Wednesday, February 3, 2021

Early Filmmaking and Exhibition

Early Filmmaking and Exhibition

1)The cinema may have been an astonishing novelty in the 1890s, but it came into being
    within a varied context of Victorian leisure-time activities.

2) Dramatic troupes put on plays, lecturers used magic-lantern slides to illustrate their talks,
    and concerts featuring the newly invented phonograph brought the sounds of big-city
    orchestras to a wide public.
3)Vaudeville gave middle-class audiences a variety of acts on a single program, ranging from
   performing animals to plate-spinning jugglers to slapstick comedians.
4)Burlesque offered a similar potpourri of acts, though less family-oriented with their vulgar
  comedy and occasional nudity.

The new medium of film
1)moved smoothly into this spectrum of popular entertainment.
2)Like the early films that we have already mentioned, most subjects were nonfiction,
   or actualities
.
3)Actualities - These included scenics, or short travelogues, offering views of distant lands.
   News events might be depicted in brief topicals
.

From the beginning, fiction films were also important.
1)Typically these were brief staged scenes.
2)The Lumières’ Arroseur arrosé AKA The Waterer Watered, presented in their first program
   in 1895, showed a boy tricking a gardener by stepping on his hose.
3)Such simple jokes formed a major genre of early filmmaking.
4)Some of these fiction films were shot outdoors, but simple painted backdrops were quickly
   adopted and remained common for decades.

The Waterer Watered (Auguste & Louie Lumière, 1895) 
Info on YouTube
The world's 1st comedy, The Sprinkler Sprinkled (also known as L'Arroseur Arrosé and The Waterer Watered) was shot in Lyon in the spring of 1895. The film portrays a simple practical joke in which a gardener is tormented by a boy who steps on the hose that the gardener is using to water his plants, cutting off the water flow. When the gardener tilts the nozzle up to inspect it, the boy releases the hose, causing the water to spray him. The gardener is stunned and his hat is knocked off, but he soon catches on. A chase ensues, both on and off-screen (the camera never moves from its original position) until the gardener catches the boy and administers a spanking.

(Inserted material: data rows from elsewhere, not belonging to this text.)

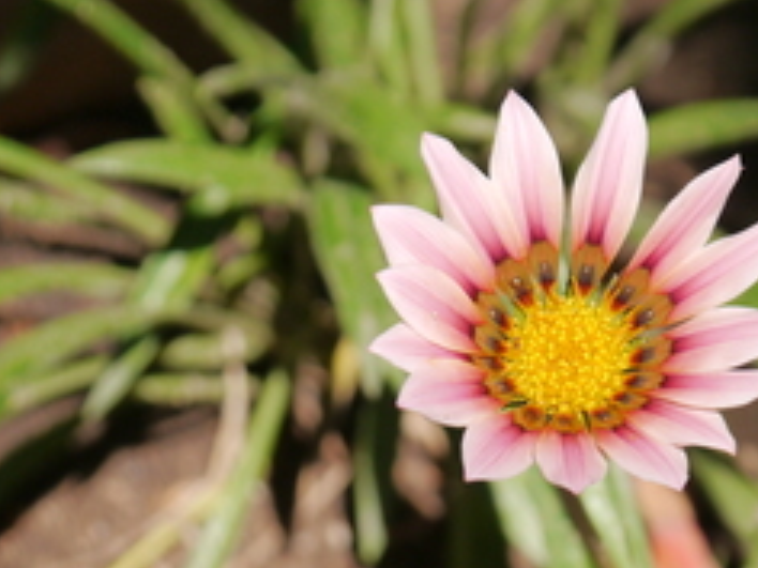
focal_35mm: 164
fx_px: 3591
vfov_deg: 9.0
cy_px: 367
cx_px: 604
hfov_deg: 12.0
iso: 160
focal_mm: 42
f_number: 5.6
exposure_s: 1/500
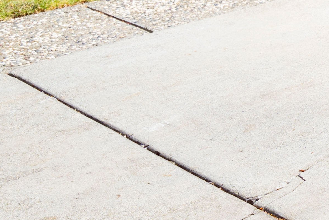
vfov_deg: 10.9
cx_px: 773
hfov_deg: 13.6
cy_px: -254
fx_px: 1024
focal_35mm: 112
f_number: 8
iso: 100
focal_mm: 19
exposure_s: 1/400
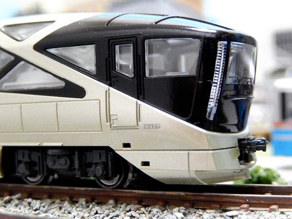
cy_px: 110
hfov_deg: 26.7
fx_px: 616
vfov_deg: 20.2
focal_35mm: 73
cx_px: 146
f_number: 4.9
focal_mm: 13.1
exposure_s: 1/25
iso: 3200
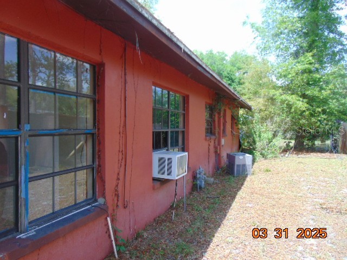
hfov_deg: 69.4
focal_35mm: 25
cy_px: 130
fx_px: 251
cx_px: 174
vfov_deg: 54.9
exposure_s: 1/320
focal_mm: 4.5
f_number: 3
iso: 80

Louis Lumière used his own gardener, François Clerc, to portray the gardener.

Click Here for the Water Watered film


Filmming styles
1) Most films in this early period consisted of a single shot.
2)The camera was set up in one position, and the action unfolded during a continuous take.
3)Film historian Jon Lewis describes the visual style of Sandow (1886): Edison's filmmakers -
   W. K. L. Dickson, James White, and William Heise - opted for an aesthetic that closely
   mimicked photographic portraiture.
4) Subjects were placed in front of a flat black backdrop and lit from the front.
5)No effort was made at simulating depth within the two-dimensional image.

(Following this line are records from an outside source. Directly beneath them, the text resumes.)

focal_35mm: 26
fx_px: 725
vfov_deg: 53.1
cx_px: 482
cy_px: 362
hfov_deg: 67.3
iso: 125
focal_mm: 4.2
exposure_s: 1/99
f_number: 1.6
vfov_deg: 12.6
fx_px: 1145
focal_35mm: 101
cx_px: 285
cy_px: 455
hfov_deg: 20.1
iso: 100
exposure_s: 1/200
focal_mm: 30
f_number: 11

Sandow (W. K. L. Dickson & William Heise, 1896)
from YouTube: SUMMARY According to vaudeville historian Joe Laurie, Jr., Sandow--who was managed by Flo Ziegfeld--was "the greatest of the strong men and who received the most publicity" (Vaudeville, 1972, p. 33).
Click Here for Sandow clip


Blacksmithing Scene (1893)

1)Blacksmithing Scene is an 1893 American short black-and-white silent film directed by
   William K. L. Dickson.
2)It is historically significant as the first Kinetoscope film shown in public exhibition on
   May 9, 1893, and is the earliest known example of actors performing a role in a film
.


Blacksmithing Scene (W. K. L. Dickson & William Heise, 1893)
Blacksmithing Scene film clip

Notes from YouTube:

Blacksmith Scene (1893) - 1st Staged Narrative in Film - William K.L. Dickson | William Heise

The 1st commercially exhibited film and the 1st staged scene with actors performing a role, Blacksmith Scene is a Kinetoscope film first shown on May 9, 1893.  It was filmed entirely within the Black Maria studio at West Orange, New Jersey, in the USA, which is widely referred to as "America's First Movie Studio".

The scene is all filmed from a stationary camera. On screen is a large anvil with a blacksmith behind it and one to either side (portrayed by Edison employees). The smith in the middle uses a heated metal rod he has removed from a fire and places it on the anvil. All three begin a rhythmic hammering. After several blows the metal rod is returned to the fire. One smith pulls out a bottle of beer, and they each take a drink. Following this drink they then resume their work.